[FOM] Eliminability of AC

Robert M. Solovay solovay at Math.Berkeley.EDU
Sun Mar 30 05:28:00 EDT 2008


I believe the original proofs of Ax and Kochen of their results 
concedrning p-adic fields used the theory of ultraproducts in a way that 
required GCH. Since the results obtained were arithmetic, one could then 
invoke the Kreisel remark to disentangle their results from GCH.

I don't recall at this late date whether Ax and Kochen made this 
observation themselves.

 	--Bob Solovay


On Sat, 29 Mar 2008, John Baldwin wrote:

> JOe asked for examples of theorems proved using absoluteless and then
> later the absoluteness was removed.
>
> ONe example is the proof that the independence property for n-ary formulas
> is equivalent to the independence property for 1-ary formulas. Shelah
> proved this by absoluteness and Laskowski gave a direct ZFC proof.
>
> I think there was similar example by Keisler in the 60's (eliminating gch)
> but I don't recall the exact statement. Perhaps this will jog someone's
> mind.
>
>
>
> On Mon, 24 Mar 2008, Thomas Forster wrote:
>
>>
>>
>> Does Shelah's work on the Whitehead problem count as a solution in
>> anyone's book...?
******************************
--- REQUIRED ACTIONS ---
**A.** Answer these questions using the Ax and Kochen mailing-list post.
(i) Which hypothesis did the original Ax and Kochen proofs on p-adic fields require?
(ii) Who gave a direct ZFC proof that the independence property for n-ary formulas is equivalent to the independence property for 1-ary formulas?
(iii) Whose work on the Whitehead problem does Thomas Forster ask about?
**B.** Continue the Ax and Kochen mailing-list post from its last line.
******************************
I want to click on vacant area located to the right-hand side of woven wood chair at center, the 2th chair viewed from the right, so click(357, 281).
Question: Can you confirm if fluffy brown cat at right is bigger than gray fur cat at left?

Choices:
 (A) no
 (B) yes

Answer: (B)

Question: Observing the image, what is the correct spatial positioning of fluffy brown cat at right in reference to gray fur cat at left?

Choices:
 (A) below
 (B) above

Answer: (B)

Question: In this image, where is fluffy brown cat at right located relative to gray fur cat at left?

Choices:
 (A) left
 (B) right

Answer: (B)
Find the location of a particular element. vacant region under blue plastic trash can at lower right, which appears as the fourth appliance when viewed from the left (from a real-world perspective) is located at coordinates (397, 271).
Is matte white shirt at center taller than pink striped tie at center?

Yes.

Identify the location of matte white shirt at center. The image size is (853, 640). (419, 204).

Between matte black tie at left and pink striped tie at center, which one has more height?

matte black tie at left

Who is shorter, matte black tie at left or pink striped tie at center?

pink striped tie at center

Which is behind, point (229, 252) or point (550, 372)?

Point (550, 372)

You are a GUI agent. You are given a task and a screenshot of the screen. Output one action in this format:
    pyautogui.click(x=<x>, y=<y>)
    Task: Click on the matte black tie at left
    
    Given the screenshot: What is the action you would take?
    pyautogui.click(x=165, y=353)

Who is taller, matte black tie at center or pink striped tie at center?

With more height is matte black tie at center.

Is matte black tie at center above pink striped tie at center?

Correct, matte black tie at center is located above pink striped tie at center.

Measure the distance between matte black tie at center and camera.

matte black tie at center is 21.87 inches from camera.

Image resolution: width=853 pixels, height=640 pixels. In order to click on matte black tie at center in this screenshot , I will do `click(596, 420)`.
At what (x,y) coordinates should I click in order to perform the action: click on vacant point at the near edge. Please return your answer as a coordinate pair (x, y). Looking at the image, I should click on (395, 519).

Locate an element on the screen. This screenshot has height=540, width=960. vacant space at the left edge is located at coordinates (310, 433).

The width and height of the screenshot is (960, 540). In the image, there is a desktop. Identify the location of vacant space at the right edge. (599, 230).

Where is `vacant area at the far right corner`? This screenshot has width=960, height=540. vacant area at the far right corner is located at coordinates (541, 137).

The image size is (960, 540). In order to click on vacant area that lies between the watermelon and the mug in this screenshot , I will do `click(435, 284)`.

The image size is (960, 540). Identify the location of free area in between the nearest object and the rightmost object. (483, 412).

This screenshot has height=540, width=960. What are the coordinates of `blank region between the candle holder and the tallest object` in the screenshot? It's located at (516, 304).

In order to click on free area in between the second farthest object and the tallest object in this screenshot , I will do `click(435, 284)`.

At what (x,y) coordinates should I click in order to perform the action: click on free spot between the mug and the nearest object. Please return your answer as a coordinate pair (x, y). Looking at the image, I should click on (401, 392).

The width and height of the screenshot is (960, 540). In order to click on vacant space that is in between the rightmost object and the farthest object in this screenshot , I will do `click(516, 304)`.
******************************
--- ANSWERS TO EACH TASK ---
**A.**
(i) GCH
(ii) Laskowski
(iii) Shelah's

**B.**
>>
>> On Mon, 24 Mar 2008, joeshipman at aol.com wrote:
>>
>>> One month ago, I noted the standard result that any use of the Axiom of
>>> Choice could be eliminated from proofs of arithmetical statements, and
>>> indeed from proofs of Sigma^1_2 statements, and asked the question:
>>>
>>> What is the simplest example of a well-known open problem  in "ordinary
>>> mathematics" (that is, one of interest to mathematicians in general and
>>> not primarily of interest to logicians and set theorists) where there
>>> is a possibility some form of Choice is needed for any proof?
>>>
>>> No one was able to provide one that met all three criteria (well-known
>>> AND open AND outside of logic and set theory), so I conclude that
>>> mathematicians outside of logic and set theory do not care about the
>>> Axiom of Choice anymore -- they are only interested in questions that
>>> are sufficiently absolute that their truth value does not depend on AC.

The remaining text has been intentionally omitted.